# Looking for ideas.



## ELewandowski (Mar 2, 2009)

I have a few tanks laying around. So i disassembled a 10gallon for the glass. Then i grabbed a 20gal and cleaned it all out. I cut a piece of glass about 5" high and siliconed it in the 20gal tank to make a divider. Its placed so I can fill one side of the tank about 4.5" high with water and the other side will be dirt. The water side takes up 65% of the footprint. I am thinking of some small plants on the dirt side, and some p gravel on the water side. But not sure on what animal i should put in there. Was thinking crabs or something.


I am at a loss of ideas, so if anyone has a tank similar, let me know what you got in there, this was a total impulse thing. I am planning on heating the water and filtering it of course. It will have to be small of course too because of the tank size, if this works out good, I may turn a 55gal into the same setup.

pics will come tomorrow, because i didnt have my cam with me.


----------



## Lisaandtheword (May 12, 2009)

I've heard of "if you build it, they will come" but in this case you will have to go looking, haha. Seriously this sounds neat tho, and you will probably happen across the perfect critters soon. If it were me I'd put in a bullhead or darter, not sure what you call them. (a long time ago)I caught one while fishing one time & he became a neat pet. He'd flap up from the bottom, sit in my hand & eat lil pieces of chicken. My dad monikered him "Ugly" so that was his name.

I found a pic of the kind I had~ http://www.leics.gov.uk/bullhead.jpg


----------



## ELewandowski (Mar 2, 2009)

oh, cool, someone else suggested one of those, I think he called it a mud skipper, but I have no idea how i would come about one of them.


----------



## Dmaaaaax (Nov 20, 2008)

1.) Newts and frogs

2.) African spitting fish (not sure about the exact name). Then put insects on the land, let them climb up branches that hang over the water, and watch your fish shoot them down!

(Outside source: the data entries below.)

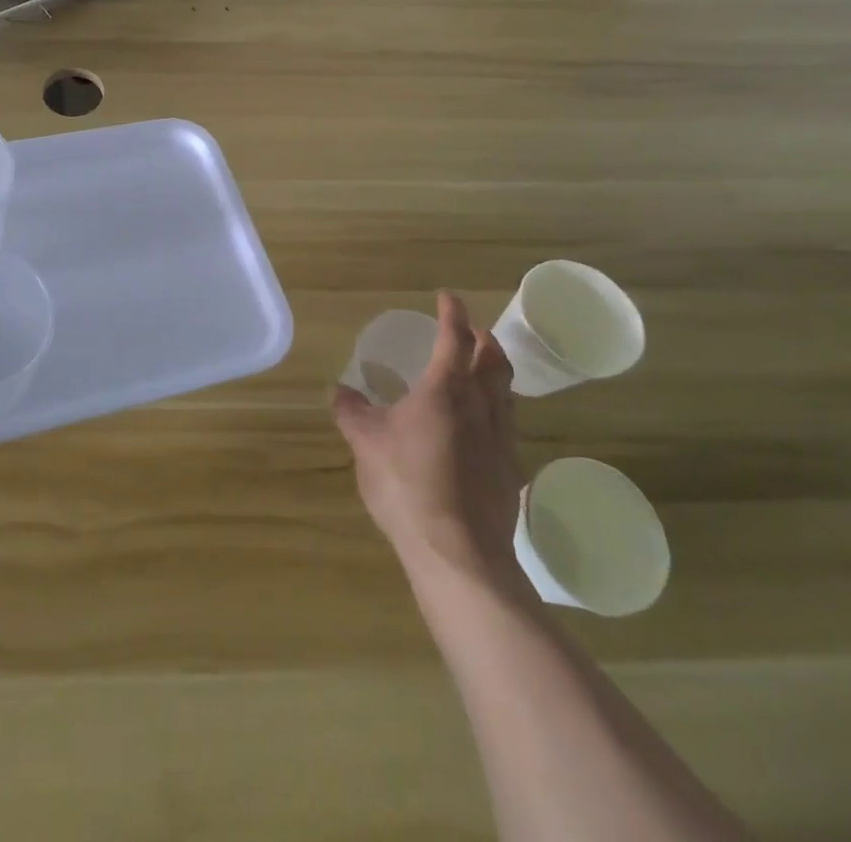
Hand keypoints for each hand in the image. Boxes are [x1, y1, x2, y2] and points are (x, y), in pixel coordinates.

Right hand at [333, 292, 526, 597]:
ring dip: (495, 373)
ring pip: (507, 393)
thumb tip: (339, 390)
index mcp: (445, 390)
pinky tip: (483, 429)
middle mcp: (480, 406)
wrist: (458, 552)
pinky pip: (508, 427)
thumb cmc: (406, 484)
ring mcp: (501, 440)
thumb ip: (352, 411)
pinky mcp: (510, 472)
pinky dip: (497, 411)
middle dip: (484, 339)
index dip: (452, 313)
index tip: (447, 297)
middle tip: (472, 331)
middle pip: (494, 361)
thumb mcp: (365, 443)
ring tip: (481, 373)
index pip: (453, 339)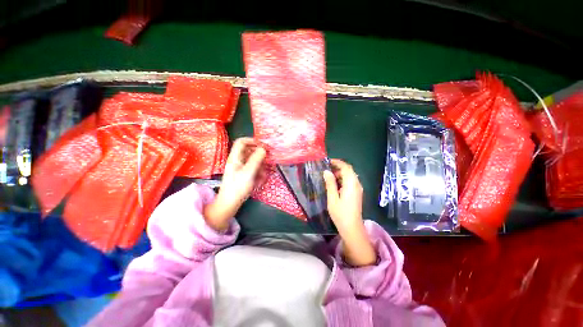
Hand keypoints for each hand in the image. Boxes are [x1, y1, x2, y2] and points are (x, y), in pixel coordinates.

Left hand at [204, 138, 265, 230]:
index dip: (252, 141)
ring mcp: (240, 168)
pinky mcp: (244, 175)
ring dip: (261, 165)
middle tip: (269, 159)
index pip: (242, 142)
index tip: (263, 145)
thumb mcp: (248, 173)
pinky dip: (258, 172)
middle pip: (249, 151)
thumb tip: (263, 149)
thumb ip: (256, 159)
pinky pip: (253, 169)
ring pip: (253, 161)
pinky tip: (261, 179)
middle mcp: (237, 161)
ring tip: (265, 173)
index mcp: (235, 157)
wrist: (229, 204)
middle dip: (260, 155)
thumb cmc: (237, 187)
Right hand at [323, 159, 375, 265]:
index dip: (337, 162)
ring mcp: (358, 189)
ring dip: (340, 173)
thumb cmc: (341, 214)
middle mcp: (357, 184)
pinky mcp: (357, 193)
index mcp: (351, 184)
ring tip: (328, 176)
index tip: (327, 161)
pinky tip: (334, 184)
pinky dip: (342, 179)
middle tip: (326, 168)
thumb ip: (330, 183)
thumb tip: (326, 171)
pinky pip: (350, 182)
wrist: (352, 228)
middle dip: (338, 167)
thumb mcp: (332, 198)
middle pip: (349, 170)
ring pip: (349, 176)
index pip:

3.) Small turtles (box, sliders)


----------



## petlover516 (Nov 12, 2008)

thats the perfect tank for fire-bellied toads, which u can find in any petstore for 5$ each. they will do great in that set-up.


----------



## Lisaandtheword (May 12, 2009)

I like the spitting(Archer?) fish idea too.


----------



## ELewandowski (Mar 2, 2009)

I like the archer idea too, but i read your suggestions too late. I already picked up a Red Ear Slider. Anyway, I am planning on a larger setup now. So its still a thought. I am going to do a 4 foot tank setup like this also.

here is a few pics.


----------



## Lisaandtheword (May 12, 2009)

How's it going w your turtle now? Does he have a name?


----------